The next most important parameters were the time since the first mention of a diagnosis of diabetes and HbA1c in the year prior to screening. Total cholesterol in the year prior to screening also was a factor for consideration.
Hazard ratios for the development of diabetic retinopathy were 7.13 for patients with mild retinopathy in both eyes at baseline and 2.56 for those with mild retinopathy in one eye. The hazard ratios increased by 1.28 for every 10-mmol/mol increase in HbA1c in the past 12 months, by 1.20 for every 5-year increase in the duration of diabetes, and by 1.12 for every 1-mmol/L increase in total serum cholesterol.
Three study populations, which altogether comprised almost 20,000 patients with diabetes, were used to validate the model; the largest population included more than 17,000 individuals. The main difference between the screening programs was the ethnic mix, Dr. Stratton highlighted. White patients dominated in the largest screening cohort, at 98%, but to a lesser extent in the other cohorts, at 47% (of 1,223 patients) and 81% (of 1,083). About half the patients in the cohorts were women, and the duration of diabetes ranged from 2.9 to 4.5 years. The majority (95%) of patients screened had type 1 diabetes. HbA1c ranged from 6.3% to 8.2% overall.

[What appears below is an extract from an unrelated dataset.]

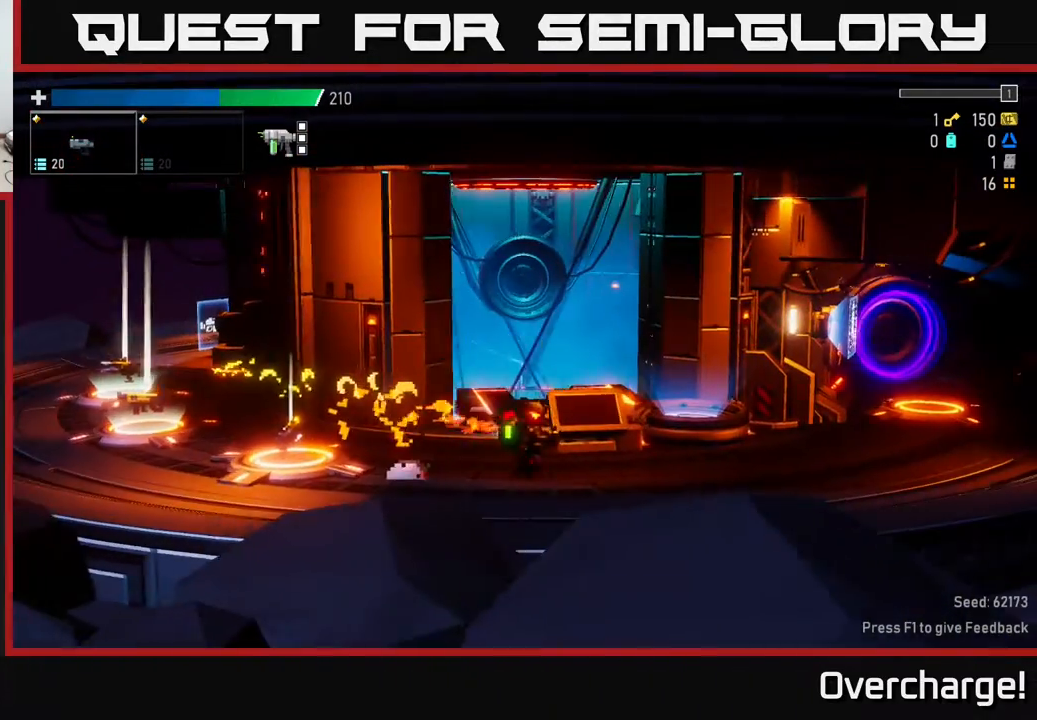
{"buttons": [], "left_stick": "left", "events": [[167, "left_stick", "right"], [400, "left_stick", "center"], [467, "left_stick", "left"]]}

The investigators stratified patients according to quintiles of risk using the model, and found that the quintiles correlated very well with the chances of patients developing sight-threatening eye disease in each of the three validation cohorts. Comparing the lowest- with the highest-risk quintiles, the rate of progression to sight-threatening retinopathy was 1-3 and 55-79 per 1,000 per patient-years, respectively. The overall event rate was around 20 per 1,000 patient years.
“Further validation in other screening programs and ethnic groups is required,” Dr. Stratton concluded.
The study was funded by a grant from the U.K. National Institute for Health Research, Health Technology Assessment Programme; and the Gloucestershire Hospitals National Health Service Foundation Trust. Dr. Stratton had no conflicts of interest.
AT EASD 2014
Key clinical point: A diabetic retinopathy screening tool based on a single hemoglobin A1c measurement performed well in three validation cohorts.
Major finding: The risk model discriminated between patients with a very low and a very high risk of progression of sight-threatening diabetic retinopathy.
Data source: Three English screening programs with a combined population of almost 20,000 patients with diabetes.
Disclosures: The study was funded by a grant from the U.K. National Institute for Health Research, Health Technology Assessment Programme; and the Gloucestershire Hospitals National Health Service Foundation Trust. Dr. Stratton had no conflicts of interest.